* _Required action_:
Continue the summary of the data lake and lakehouse interview from the point where it stops, keeping its technical style.

* _Page extract_:
┏━━

The article is an interview compiled by DataFun with NetEase data‑lake technology manager Ma Jin, aiming to help readers understand the current state and challenges of data lake and lakehouse applications.

Data Lake vs. Lakehouse – Data lakes store both structured and unstructured data and have matured on Hadoop, while lakehouses (or lake‑house integration) are in a promotional phase, offering incremental performance gains and cost benefits but lacking strong demand from large enterprises.

Technology Evolution – The lakehouse concept originated from Databricks to showcase AI and BI support. Delta Lake tightly integrates with Spark, while open‑source projects Hudi and Iceberg pursue incremental updates and table‑format standards respectively. Iceberg’s clear table‑API, strong ecosystem, and cloud‑friendly design have made it the most mature among the three.

Feature Maturity and Importance – ACID transactions, rollback, and concurrency control are highly mature; change‑data‑capture is moderate; time‑travel and schema evolution are also relatively mature. Streaming‑batch integration, efficient concurrent updates, and file‑size optimization remain less mature. The importance ranking places ACID/rollback/concurrency first, followed by CDC, time‑travel, and schema evolution.

┗━━

* _Data records_:
┏━━

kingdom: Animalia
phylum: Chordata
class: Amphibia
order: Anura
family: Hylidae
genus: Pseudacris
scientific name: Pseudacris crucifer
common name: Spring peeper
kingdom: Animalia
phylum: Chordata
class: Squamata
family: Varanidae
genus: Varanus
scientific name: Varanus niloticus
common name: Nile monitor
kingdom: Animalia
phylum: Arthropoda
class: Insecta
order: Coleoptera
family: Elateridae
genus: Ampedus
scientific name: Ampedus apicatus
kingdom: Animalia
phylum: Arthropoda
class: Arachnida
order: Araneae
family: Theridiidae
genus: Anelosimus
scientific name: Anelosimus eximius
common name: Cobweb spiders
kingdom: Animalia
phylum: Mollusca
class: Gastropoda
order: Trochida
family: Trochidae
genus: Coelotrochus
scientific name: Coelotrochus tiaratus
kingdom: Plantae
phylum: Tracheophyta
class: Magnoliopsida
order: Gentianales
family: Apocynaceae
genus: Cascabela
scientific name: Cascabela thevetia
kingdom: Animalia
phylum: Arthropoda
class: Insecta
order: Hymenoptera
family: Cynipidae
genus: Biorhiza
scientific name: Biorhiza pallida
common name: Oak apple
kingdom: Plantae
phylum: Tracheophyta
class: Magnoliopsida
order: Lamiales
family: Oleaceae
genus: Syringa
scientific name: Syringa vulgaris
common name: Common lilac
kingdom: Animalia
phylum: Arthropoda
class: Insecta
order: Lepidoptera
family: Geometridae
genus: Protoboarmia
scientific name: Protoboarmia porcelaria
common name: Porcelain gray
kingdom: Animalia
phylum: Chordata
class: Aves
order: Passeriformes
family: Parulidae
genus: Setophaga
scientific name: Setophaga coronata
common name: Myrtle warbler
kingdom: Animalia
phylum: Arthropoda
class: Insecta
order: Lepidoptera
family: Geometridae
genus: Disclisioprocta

┗━━

* _Answer to this exercise_:
Stream‑Batch Integration – Table‑format lakehouses enable ACID, update/delete, time‑travel, and schema evolution, improving data freshness from hourly to minute‑level and supporting real‑time training scenarios such as recommendation‑system feature engineering.

Adoption Challenges – Large enterprises often apply lakehouse technology sporadically rather than systematically, due to limited cost‑benefit and modest performance gains compared with dedicated OLAP engines like ClickHouse or Doris. Smaller teams find lakehouse features more attractive, while systematic users may avoid ACID and rollback because their workflows rely on scheduled batch jobs.

Economic Considerations – Lakehouse offers lower storage costs and unified data models, but extreme query performance is better served by specialized OLAP engines. Enterprises weigh cost savings against the effort required to migrate existing Hadoop/Hive stacks to lakehouse solutions.

Future Outlook – The industry is moving toward cloud‑native, storage‑compute separation, increasing focus on cost efficiency. However, the pace of lakehouse adoption remains slow, and significant innovation at the upper layers is needed to unlock its full value.

The interview concludes that lakehouse technology is more appealing to small‑to‑mid‑size companies for cost and flexibility, while large enterprises prioritize performance and may adopt lakehouse features selectively.